Later on, RaviShankar became his guru-bhari and later his brother-in-law. In the mid 1950s he started visiting the US for long spells. After a while, sensing lucrative prospects there, he settled down in San Rafael, California and started a school of music there. During the 1960s and 1970s, both he and Ravi Shankar gave a number of jugalbandis at various places in the US, and in European countries. This partnership proved to be very fruitful while it lasted. The concept of jugalbandi received a solidity and weight in the hands of these nearly matched instrumentalists who shared similar ideas on music and could take it to new heights.

As with Ravi shankar’s music, there is something truly traditional and fascinatingly modern about Ali Akbar’s music. Though not a colourful performer as Ravi Shankar, Ali Akbar made numerous innovations to the instrument and the style of playing in a much quieter manner. His rigorous training under Baba, as also his own innovative additions, gives his alaaps the meticulous structure, the grand spaciousness and solemn depth characteristic of drupad. Ali Akbar’s command over rhythm was superb and at times, even breathtaking, especially when he has someone with astounding gifts like Pt. Swapan Choudhry as his Tablist. Audiences always looked forward to these lively contests between the Tabla and the Sarod for they are not merely exciting spectacles but musical events that challenge and spur either player to give his best. Following the mutually spurring rhythmic contest, both the sarod and the table converge and proceed to an exhilarating climax.

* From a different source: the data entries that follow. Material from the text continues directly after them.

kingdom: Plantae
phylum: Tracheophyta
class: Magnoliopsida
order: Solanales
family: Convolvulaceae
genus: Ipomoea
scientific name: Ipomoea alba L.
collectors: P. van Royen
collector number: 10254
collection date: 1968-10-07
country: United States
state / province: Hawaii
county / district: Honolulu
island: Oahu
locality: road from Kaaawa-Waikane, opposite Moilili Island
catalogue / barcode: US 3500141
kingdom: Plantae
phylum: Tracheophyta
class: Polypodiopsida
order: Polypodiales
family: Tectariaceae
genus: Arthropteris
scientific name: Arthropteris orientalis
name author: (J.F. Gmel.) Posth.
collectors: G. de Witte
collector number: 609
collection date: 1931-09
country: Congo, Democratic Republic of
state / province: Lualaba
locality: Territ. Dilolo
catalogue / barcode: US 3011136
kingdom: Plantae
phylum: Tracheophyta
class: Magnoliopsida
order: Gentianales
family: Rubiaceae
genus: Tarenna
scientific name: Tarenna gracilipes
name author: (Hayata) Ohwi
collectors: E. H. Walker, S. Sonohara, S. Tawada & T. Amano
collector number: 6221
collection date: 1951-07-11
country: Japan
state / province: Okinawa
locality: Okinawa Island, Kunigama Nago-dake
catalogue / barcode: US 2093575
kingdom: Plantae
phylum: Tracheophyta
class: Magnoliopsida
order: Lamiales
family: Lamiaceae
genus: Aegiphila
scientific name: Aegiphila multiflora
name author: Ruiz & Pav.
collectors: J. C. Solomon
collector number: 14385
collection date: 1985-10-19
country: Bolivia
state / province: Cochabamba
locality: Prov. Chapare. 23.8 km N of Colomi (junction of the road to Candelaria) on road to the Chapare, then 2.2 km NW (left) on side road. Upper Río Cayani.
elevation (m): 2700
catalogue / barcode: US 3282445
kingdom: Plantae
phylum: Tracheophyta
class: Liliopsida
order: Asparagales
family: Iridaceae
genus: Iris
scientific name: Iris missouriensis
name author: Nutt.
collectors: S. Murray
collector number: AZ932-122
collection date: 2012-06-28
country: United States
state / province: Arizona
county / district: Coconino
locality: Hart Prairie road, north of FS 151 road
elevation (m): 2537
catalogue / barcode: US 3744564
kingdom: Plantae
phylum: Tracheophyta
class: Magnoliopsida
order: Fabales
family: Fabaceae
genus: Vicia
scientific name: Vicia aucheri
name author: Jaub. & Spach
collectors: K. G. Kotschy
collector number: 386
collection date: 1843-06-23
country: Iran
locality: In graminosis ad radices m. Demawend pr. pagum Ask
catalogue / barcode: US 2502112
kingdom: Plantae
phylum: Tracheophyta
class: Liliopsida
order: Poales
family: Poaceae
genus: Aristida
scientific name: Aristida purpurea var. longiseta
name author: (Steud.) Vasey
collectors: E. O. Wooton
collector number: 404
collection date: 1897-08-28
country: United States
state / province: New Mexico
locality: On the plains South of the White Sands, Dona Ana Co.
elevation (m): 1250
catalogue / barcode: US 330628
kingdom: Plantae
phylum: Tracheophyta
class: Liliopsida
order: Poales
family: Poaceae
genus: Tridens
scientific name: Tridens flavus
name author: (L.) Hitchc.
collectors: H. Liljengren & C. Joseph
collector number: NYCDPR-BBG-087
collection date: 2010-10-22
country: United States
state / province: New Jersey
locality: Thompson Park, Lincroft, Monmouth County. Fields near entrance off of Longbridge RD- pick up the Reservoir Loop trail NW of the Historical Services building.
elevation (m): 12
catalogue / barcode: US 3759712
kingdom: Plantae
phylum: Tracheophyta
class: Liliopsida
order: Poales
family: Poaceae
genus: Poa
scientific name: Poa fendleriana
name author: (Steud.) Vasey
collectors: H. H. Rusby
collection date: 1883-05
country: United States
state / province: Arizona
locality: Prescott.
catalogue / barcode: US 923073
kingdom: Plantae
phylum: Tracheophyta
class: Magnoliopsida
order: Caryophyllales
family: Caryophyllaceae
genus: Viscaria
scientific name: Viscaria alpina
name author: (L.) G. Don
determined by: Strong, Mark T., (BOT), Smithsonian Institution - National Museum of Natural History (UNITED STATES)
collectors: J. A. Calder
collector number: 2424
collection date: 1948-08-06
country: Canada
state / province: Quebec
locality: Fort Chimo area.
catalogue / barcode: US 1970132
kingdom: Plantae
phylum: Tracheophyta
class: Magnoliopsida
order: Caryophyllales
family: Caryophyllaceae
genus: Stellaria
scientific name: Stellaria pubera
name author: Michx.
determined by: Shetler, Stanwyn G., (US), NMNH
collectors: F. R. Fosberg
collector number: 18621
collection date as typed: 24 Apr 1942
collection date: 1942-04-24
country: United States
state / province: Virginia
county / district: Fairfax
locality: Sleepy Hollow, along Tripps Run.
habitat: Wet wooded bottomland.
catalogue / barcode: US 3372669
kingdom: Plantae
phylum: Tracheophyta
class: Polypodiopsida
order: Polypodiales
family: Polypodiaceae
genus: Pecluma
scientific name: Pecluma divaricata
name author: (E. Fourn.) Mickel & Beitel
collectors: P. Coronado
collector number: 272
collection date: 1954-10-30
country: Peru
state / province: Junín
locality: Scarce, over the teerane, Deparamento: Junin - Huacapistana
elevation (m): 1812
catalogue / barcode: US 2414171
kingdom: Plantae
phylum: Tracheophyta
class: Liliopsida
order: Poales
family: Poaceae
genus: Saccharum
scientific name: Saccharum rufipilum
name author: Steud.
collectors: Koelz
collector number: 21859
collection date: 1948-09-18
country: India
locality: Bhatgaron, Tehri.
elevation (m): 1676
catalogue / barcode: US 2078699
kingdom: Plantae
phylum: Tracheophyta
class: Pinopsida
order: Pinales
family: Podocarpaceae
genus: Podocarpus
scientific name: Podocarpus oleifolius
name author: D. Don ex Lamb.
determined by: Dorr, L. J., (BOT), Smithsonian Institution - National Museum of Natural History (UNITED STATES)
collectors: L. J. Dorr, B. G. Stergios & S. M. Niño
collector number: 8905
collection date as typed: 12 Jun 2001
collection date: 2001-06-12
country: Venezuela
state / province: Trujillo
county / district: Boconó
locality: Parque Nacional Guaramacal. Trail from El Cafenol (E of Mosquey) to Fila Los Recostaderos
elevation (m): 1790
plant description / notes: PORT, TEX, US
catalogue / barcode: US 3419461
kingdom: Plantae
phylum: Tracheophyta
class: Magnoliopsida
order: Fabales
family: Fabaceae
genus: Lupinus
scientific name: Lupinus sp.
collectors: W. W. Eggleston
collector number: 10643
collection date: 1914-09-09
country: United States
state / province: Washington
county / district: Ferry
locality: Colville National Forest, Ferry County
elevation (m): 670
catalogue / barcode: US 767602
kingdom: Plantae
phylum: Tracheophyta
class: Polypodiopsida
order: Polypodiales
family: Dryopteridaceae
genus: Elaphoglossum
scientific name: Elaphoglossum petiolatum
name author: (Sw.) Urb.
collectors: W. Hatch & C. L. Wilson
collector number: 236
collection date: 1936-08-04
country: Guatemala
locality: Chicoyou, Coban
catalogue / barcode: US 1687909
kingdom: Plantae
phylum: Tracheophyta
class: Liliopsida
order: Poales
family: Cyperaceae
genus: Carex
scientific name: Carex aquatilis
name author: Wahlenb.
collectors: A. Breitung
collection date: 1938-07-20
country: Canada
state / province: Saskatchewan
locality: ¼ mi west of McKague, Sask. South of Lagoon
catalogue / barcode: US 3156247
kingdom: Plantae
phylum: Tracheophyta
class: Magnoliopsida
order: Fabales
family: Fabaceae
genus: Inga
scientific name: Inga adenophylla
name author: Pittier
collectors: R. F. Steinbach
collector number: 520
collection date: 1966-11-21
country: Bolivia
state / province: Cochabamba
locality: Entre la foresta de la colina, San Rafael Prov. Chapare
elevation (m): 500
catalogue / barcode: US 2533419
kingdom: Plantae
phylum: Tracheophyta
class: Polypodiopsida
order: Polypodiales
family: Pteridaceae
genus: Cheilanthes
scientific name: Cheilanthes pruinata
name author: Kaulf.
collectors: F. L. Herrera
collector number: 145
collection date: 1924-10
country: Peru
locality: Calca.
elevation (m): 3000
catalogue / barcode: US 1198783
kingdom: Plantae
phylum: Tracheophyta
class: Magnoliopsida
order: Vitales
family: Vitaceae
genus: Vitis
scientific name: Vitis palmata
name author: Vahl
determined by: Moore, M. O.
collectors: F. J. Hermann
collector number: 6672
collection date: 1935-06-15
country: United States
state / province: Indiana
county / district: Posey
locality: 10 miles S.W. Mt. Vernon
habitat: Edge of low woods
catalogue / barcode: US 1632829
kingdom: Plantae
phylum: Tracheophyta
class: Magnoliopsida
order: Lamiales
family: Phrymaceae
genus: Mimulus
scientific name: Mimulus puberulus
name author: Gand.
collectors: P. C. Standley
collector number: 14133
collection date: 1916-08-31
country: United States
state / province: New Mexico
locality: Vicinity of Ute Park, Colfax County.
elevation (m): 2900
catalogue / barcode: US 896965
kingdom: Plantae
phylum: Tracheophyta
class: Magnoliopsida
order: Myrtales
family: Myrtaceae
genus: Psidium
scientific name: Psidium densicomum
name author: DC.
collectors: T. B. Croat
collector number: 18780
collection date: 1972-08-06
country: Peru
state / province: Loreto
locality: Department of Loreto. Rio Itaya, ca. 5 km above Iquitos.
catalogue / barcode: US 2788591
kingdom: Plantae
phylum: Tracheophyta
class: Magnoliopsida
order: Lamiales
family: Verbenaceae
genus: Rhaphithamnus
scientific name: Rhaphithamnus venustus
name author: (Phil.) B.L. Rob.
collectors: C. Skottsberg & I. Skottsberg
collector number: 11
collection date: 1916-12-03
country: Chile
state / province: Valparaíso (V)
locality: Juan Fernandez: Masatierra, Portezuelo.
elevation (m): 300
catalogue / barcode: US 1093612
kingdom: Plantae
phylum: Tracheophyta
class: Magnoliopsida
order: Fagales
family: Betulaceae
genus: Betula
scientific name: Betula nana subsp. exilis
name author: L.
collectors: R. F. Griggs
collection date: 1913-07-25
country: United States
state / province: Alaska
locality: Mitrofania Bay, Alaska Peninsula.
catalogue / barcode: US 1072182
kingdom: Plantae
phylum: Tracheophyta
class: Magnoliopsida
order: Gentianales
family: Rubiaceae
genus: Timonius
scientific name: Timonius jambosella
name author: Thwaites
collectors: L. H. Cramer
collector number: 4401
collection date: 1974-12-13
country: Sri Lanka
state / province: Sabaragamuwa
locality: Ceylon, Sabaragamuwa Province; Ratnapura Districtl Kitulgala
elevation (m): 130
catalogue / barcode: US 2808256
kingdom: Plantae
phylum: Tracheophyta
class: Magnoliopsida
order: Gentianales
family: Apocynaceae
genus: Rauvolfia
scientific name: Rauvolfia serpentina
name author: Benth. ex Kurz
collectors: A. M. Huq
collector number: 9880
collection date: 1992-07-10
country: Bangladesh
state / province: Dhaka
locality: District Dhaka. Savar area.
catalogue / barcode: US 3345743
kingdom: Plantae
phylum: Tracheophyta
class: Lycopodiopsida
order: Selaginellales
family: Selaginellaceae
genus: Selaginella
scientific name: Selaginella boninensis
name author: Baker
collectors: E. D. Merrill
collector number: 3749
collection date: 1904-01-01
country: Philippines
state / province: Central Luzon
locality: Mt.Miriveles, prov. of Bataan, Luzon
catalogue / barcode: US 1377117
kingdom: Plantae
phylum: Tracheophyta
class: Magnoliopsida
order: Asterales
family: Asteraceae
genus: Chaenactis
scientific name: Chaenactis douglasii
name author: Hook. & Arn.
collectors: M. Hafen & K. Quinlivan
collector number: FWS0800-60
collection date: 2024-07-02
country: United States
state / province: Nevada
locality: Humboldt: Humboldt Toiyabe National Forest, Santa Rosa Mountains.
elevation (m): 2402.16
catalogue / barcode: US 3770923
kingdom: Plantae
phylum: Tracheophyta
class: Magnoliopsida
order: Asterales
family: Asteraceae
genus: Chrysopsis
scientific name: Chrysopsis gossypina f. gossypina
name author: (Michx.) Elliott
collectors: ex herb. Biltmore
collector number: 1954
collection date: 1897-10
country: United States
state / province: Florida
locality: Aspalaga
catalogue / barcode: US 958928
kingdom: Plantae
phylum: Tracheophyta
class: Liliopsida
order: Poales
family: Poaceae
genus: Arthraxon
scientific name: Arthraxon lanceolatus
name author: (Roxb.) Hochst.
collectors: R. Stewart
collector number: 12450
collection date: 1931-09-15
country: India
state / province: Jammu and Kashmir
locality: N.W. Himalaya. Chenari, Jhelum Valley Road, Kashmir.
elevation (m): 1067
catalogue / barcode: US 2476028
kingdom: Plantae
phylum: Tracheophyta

Ali Akbar was a widely recorded artist. One has only to listen to some of the recordings that came out in the 1950s and the 1960s to appreciate the unparalleled melodic variety he has at his command. Rarely do we come across an instrumentalist who combines the cerebral with the emotional, the concrete with the tantalizing and the sensuous with the ethereal with such ease in the circumambient universe of his art. Ali Akbar also went on to create a handful of ragas like Chandranandan, Medhavi, Lajwanti and Gauri Manjari.

When Ali Akbar Khan first received the title of Ustad as a relatively young man, his father merely laughed. But later, when the patriarch was a centenarian, he told his son one day that he was very proud of him: "I am so pleased with your work in music that I will do something which is very rare. As your Guru and father, I am giving you a title, Swara Samrat (Emperor of Melody)." Khansahib feels most fortunate to have received this blessing from his father, mother, and uncle.

It may come as a surprise that Ustad Vilayat Khan had a special place in his heart for Ali Akbar – a fact that stands in stark contrast to the gall he was never tired of spewing on his professional rival – Ravi Shankar.

In over three decades, Ali Akbar has made San Rafael, California his home as also the nucleus of all his musical activities (www.aacm.org). Here, he has trained a number of American disciples into the nuances of Hindustani music. Some of his well known gifted disciples are – Ken Zuckerman, Sharan Rani, Ashish Khan (his son), Brij Narayan, Pt. Rajeev Taranath (now resides in Bangalore), Pt. Brij Bhushan Kabra and Pradeep Barot.